Peut-être trou­ve­ront-ils aus­si pour­quoi diantre la DREAL pour­rait don­ner le feu vert à l’i­dée sau­gre­nue d’im­plan­ter l’u­ni­té de recy­clage à proxi­mi­té d’habitations – et qui plus est, à l’é­cart des grandes voies de com­mu­ni­ca­tion – alors qu’il existe tant de sites plus adap­tés sur tout le dépar­te­ment. En cher­chant, entre autres, à savoir ce que cache la réponse alam­bi­quée qu’A­drien Ante­nen a faite aux DNA du 25 avril 2019 pour ten­ter d’ex­pli­quer pour­quoi il a choi­si Mal­mers­pach plu­tôt que d’autres sites : « j’ai appré­cié l’ap­proche pro­duc­tive et construc­tive des inter­lo­cu­teurs sur ce ter­ri­toire ».

Des rive­rains et deux asso­cia­tions réagissent

Les asso­cia­tions AN et TET disent « OUI au trai­te­ment des déchets, à leur valo­ri­sa­tion, en refu­sant qu’ils soient expor­tés ». Elles disent « OUI aux éco­no­mies d’éner­gie et de matières pre­mières ». Mais elles consi­dèrent que le pro­jet Cycla­men tel qu’il se pré­sente n’est pas acceptable.
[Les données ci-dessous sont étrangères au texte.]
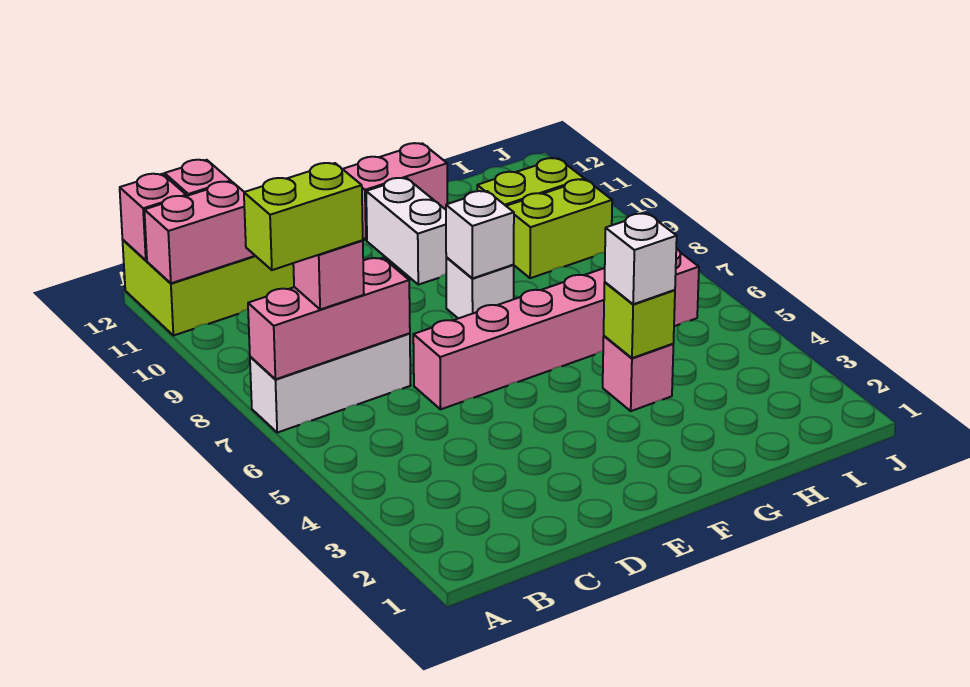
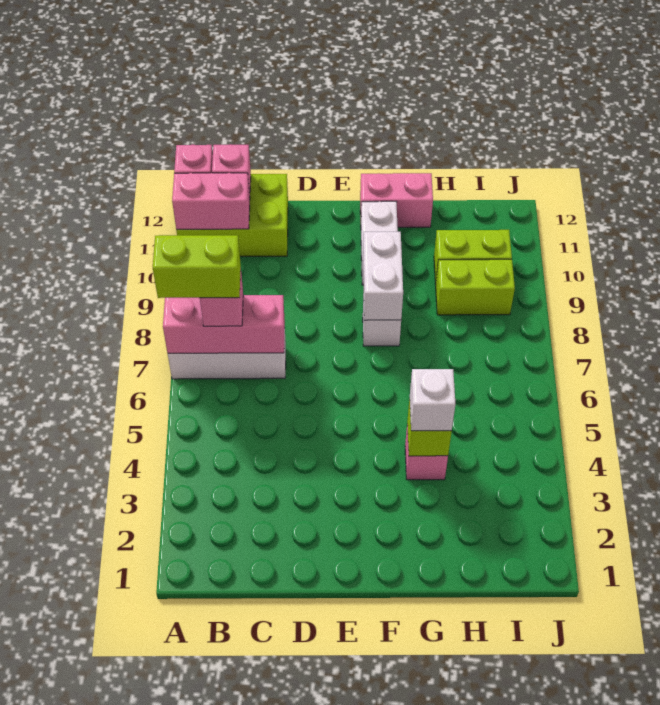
pink brick D6:I6 level 1 -> none
white brick F8 level 2 -> white brick F8:F9 level 2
Avec les rive­rains qu’elles sou­tiennent, elles ont orga­ni­sé le 13 mai à Saint-Ama­rin une réunion publique, au grand dam des élus qui ont annon­cé par un com­mu­ni­qué de presse qu’ils ne seraient pas pré­sents, « tout d’a­bord parce que l’in­dus­triel Cycla­men n’a même pas été convié ».

Pour­quoi les élus éprouvent-ils le besoin de défendre à ce point l’ « indus­triel » ? Lequel, d’ailleurs, pou­vait par­fai­te­ment être pré­sent à cette réunion publique. « Les habi­tants ont besoin d’a­voir toutes les infor­ma­tions en main, et pas uni­que­ment celles éma­nant de l’en­tre­prise », ont ripos­té les orga­ni­sa­teurs qui avaient deman­dé en vain aux élus, « par trois fois déjà, d’or­ga­ni­ser une réunion publique ».

Dans la grande salle du CAP de Saint Ama­rin, devant une nom­breuse assis­tance, les res­pon­sables d’AN et TET, appuyés par des rive­rains et un jour­na­liste suisse qui suit le dos­sier depuis très long­temps ont pré­sen­té les ren­sei­gne­ments affo­lants col­lec­tés sur le pas­sé de « l’in­dus­triel », ain­si que les lacunes, les contra­dic­tions et autres indices inquié­tants du dos­sier. Comme le fait que les élus se sont bien gar­dés de faire savoir à la popu­la­tion que l’en­tre­prise Cycla­men-Mal­mers­pach existe juri­di­que­ment depuis le 1er jan­vier 2018 !…

Per­sonne n’a pu répondre, cepen­dant, à une ques­tion angois­sante pour cer­tains : com­ment se fait-il que des élus s’a­veuglent et choi­sissent de faire cou­rir des risques consi­dé­rables à la popu­la­tion ? Un des rares élus pré­sents a plai­dé une forme d’in­com­pé­tence résul­tant de la com­plexi­té tech­nique du pro­blème et sem­blait décou­vrir les don­nées du pas­sé. Par­mi les autres, com­bien vont se déro­ber comme ils se sont déro­bés en refu­sant de par­ti­ci­per à la réunion publique ?…

Et peut-on pla­cer quelques espoirs dans l’a­vis que ren­dra la DREAL que Citron a pu nar­guer pen­dant des années ? Il sera sûre­ment plus rai­son­nable de contri­buer à la mobi­li­sa­tion en com­men­çant par faire cir­cu­ler lar­ge­ment les infos col­lec­tées par les mili­tant-e‑s, pour inter­pel­ler ensuite les élus, sans négli­ger les recours juri­diques tou­jours possibles.